## Task item
Once you find the line with "thumb cmc: (70, 122)" in the data below, transcribe exactly each line from there to the line with "pinky mcp: (201, 47)", inclusive, and nothing else. Drop the pictures.
== Segment start ==
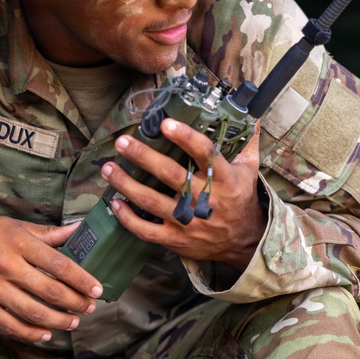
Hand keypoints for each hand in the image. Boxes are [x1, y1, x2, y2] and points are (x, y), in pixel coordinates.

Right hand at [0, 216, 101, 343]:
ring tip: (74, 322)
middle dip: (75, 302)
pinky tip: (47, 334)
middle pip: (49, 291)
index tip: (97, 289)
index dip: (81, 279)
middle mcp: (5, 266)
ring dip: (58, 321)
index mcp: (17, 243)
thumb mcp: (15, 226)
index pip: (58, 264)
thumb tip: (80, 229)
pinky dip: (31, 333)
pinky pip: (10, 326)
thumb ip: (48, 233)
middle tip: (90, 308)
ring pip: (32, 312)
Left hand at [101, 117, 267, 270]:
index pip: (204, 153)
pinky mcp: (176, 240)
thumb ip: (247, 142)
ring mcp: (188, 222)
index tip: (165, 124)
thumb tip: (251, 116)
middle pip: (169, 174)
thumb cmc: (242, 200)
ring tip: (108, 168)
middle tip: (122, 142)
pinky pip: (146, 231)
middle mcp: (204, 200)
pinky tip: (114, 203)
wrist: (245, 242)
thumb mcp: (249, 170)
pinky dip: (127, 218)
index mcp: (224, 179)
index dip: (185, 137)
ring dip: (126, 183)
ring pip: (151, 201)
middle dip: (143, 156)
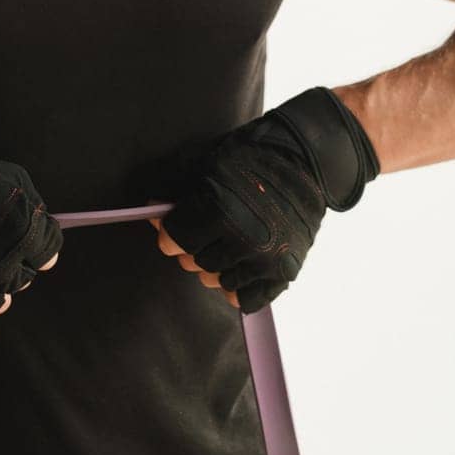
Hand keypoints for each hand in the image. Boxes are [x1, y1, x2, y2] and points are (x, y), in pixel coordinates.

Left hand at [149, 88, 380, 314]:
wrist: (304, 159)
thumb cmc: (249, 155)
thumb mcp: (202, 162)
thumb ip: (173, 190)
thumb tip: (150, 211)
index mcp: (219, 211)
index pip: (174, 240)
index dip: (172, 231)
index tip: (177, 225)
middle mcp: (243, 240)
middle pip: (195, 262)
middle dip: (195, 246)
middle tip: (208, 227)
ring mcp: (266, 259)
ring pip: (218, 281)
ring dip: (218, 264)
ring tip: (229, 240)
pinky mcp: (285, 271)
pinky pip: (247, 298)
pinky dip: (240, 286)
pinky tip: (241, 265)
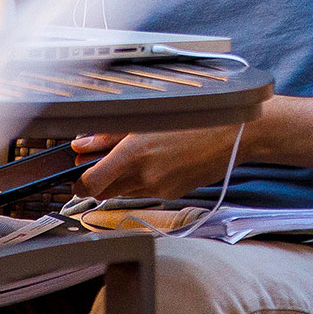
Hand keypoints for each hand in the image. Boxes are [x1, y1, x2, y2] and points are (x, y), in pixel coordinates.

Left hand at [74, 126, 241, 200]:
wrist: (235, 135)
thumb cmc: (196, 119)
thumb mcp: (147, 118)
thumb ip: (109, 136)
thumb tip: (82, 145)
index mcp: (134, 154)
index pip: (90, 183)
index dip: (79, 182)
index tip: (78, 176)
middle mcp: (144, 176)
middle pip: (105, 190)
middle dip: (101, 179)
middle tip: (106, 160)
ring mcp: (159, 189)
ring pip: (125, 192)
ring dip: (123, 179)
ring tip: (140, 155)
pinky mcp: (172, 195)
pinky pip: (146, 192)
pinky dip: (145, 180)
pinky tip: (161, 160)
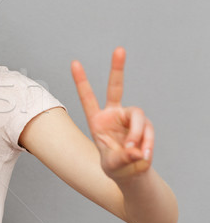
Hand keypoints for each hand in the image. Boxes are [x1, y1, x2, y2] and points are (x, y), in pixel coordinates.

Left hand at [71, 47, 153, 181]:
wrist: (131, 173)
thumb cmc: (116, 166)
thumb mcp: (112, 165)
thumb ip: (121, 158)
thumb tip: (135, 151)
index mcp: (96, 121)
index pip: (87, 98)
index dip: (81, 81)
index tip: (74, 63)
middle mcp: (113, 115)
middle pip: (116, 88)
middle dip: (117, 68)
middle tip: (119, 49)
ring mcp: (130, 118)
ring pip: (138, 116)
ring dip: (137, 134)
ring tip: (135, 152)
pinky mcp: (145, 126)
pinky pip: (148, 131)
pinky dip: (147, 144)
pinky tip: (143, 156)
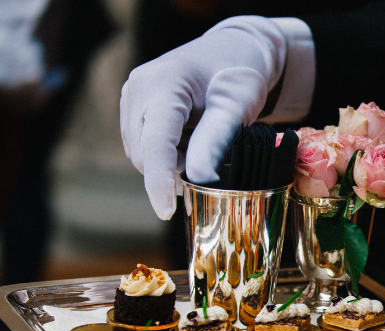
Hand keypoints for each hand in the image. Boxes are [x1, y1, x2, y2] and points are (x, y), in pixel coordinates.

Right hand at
== Segment end ==
== Segment start ==
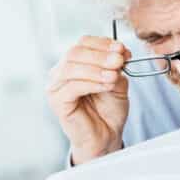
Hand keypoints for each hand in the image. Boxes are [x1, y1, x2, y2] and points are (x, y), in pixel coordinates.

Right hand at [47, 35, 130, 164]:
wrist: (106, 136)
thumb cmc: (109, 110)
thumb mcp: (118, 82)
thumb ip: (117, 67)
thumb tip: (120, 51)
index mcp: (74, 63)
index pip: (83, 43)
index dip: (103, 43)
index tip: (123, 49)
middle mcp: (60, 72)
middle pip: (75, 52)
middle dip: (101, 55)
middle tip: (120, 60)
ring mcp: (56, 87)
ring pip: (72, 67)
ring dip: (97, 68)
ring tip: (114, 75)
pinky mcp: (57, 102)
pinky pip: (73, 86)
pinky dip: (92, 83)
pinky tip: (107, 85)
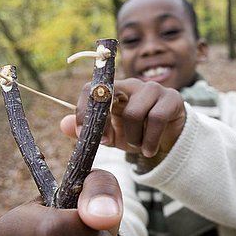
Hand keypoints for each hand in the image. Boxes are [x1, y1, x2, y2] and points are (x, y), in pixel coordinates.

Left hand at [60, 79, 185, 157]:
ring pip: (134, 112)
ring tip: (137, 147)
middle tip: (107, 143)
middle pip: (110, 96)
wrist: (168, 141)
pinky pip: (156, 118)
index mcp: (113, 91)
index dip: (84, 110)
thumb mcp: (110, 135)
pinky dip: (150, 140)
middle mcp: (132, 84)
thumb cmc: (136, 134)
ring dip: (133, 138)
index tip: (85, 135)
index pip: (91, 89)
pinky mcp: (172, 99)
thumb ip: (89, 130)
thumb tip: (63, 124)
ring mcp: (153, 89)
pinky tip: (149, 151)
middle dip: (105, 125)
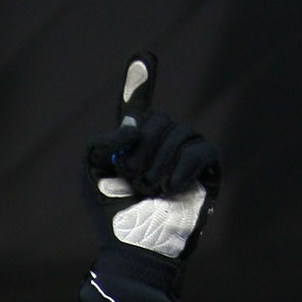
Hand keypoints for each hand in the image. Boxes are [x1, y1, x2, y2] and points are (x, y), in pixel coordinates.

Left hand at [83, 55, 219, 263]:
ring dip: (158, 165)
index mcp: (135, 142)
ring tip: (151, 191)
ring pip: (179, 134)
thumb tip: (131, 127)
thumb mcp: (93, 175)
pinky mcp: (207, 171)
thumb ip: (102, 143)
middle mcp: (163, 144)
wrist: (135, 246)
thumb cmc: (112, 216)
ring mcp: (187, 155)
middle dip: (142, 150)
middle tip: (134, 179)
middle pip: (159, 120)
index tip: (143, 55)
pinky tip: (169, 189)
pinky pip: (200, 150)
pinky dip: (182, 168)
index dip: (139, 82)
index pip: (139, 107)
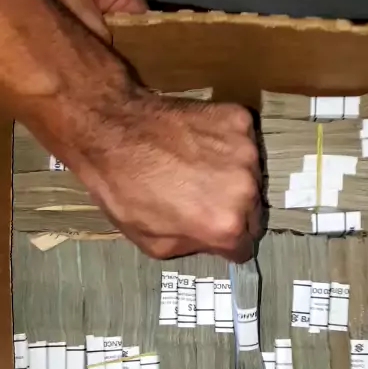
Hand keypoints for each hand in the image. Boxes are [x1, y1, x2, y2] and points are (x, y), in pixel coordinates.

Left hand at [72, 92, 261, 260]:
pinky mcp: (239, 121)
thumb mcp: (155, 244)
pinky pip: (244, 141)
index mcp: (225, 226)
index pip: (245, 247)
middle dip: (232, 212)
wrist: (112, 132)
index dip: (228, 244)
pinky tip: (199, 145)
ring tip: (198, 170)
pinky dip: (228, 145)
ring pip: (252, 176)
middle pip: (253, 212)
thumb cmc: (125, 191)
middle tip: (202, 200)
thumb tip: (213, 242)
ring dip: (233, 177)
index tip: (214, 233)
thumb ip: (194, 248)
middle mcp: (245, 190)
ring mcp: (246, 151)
== Segment end ==
== Segment start ==
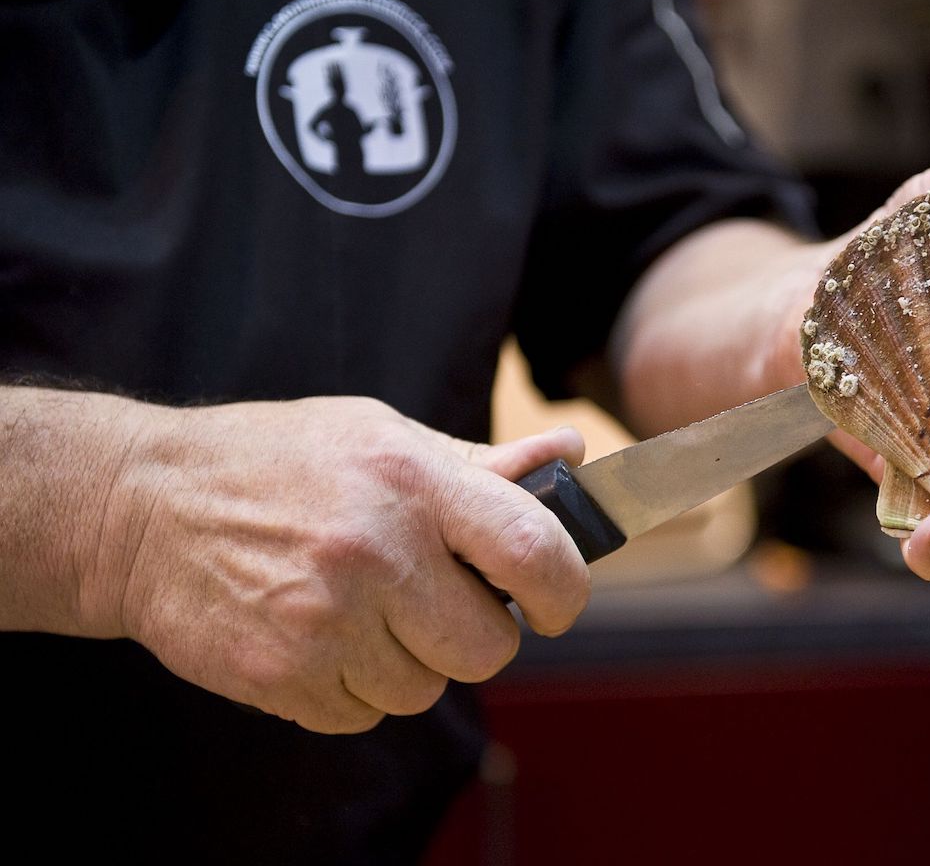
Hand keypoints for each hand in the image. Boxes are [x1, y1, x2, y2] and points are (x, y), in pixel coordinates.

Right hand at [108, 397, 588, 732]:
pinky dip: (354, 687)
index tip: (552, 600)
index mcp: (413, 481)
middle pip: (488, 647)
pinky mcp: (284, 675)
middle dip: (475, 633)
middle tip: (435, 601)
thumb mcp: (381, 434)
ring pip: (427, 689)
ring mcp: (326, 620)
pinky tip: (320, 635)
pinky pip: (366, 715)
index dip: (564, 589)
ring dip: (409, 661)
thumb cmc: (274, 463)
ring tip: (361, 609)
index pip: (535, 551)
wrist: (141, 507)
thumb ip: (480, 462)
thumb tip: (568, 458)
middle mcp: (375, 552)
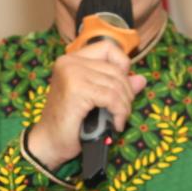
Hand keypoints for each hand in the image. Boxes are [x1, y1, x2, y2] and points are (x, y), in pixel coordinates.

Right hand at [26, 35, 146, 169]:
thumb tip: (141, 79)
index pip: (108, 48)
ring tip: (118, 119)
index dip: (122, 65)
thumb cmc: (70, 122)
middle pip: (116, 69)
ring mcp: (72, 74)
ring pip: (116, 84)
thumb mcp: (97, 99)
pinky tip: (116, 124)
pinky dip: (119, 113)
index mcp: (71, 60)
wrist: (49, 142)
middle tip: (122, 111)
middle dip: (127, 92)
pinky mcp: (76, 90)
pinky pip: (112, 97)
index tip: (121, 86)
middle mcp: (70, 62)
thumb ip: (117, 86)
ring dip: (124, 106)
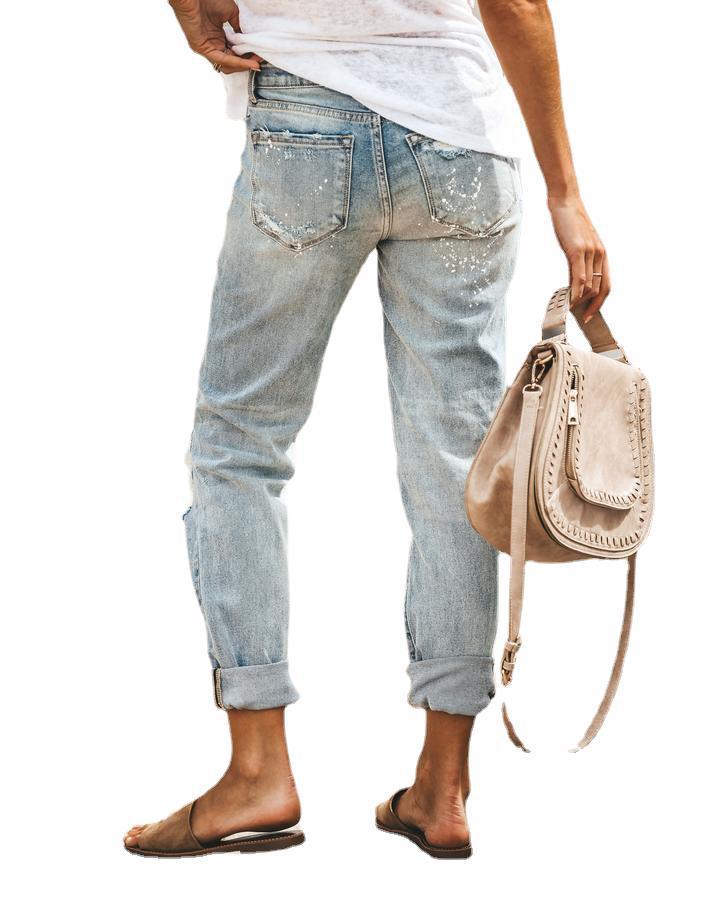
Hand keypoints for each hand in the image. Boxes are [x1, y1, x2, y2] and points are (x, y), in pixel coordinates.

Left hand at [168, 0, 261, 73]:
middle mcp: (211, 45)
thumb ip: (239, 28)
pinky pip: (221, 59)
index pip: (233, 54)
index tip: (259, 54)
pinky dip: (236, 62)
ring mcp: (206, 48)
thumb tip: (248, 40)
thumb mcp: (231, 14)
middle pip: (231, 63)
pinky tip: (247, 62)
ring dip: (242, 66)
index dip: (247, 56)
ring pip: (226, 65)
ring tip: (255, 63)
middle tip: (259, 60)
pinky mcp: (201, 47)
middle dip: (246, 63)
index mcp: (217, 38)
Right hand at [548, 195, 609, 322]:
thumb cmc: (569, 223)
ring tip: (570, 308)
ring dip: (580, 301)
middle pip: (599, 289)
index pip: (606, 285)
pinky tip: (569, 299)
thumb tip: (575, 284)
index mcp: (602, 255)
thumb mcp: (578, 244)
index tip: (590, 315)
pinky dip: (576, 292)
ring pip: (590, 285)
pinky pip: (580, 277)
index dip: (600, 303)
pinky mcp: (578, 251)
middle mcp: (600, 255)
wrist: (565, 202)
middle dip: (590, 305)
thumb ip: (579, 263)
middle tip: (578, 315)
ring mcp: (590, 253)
== Segment end ==
## Response to the exercise
thumb cmc: (70, 122)
middle pip: (116, 69)
ring mcp: (72, 74)
ring pip: (116, 84)
thumb mcp: (97, 99)
pinky tip: (116, 124)
pinky dip: (119, 113)
index mcp: (71, 60)
wrist: (49, 142)
middle tip: (122, 111)
middle dip: (127, 92)
pinky mcp: (76, 90)
pinky pip: (112, 97)
index tip: (121, 86)
middle mcp: (70, 62)
thumb ip: (117, 86)
ring dip: (124, 106)
Hand keypoints for each hand in the image. Boxes are [x1, y1, x2, y2] and points are (x, y), in pixel coordinates.

Left hand at [168, 0, 261, 73]:
middle mcp: (211, 45)
thumb ip: (239, 28)
pinky pip: (221, 59)
index pip: (233, 54)
index tip: (259, 54)
pinky dip: (236, 62)
ring mcp: (206, 48)
thumb tip: (248, 40)
thumb mcp: (231, 14)
middle pip: (231, 63)
pinky tip: (247, 62)
ring dip: (242, 66)
index dip: (247, 56)
ring pip: (226, 65)
ring tip: (255, 63)
middle tip: (259, 60)
pinky mcp: (201, 47)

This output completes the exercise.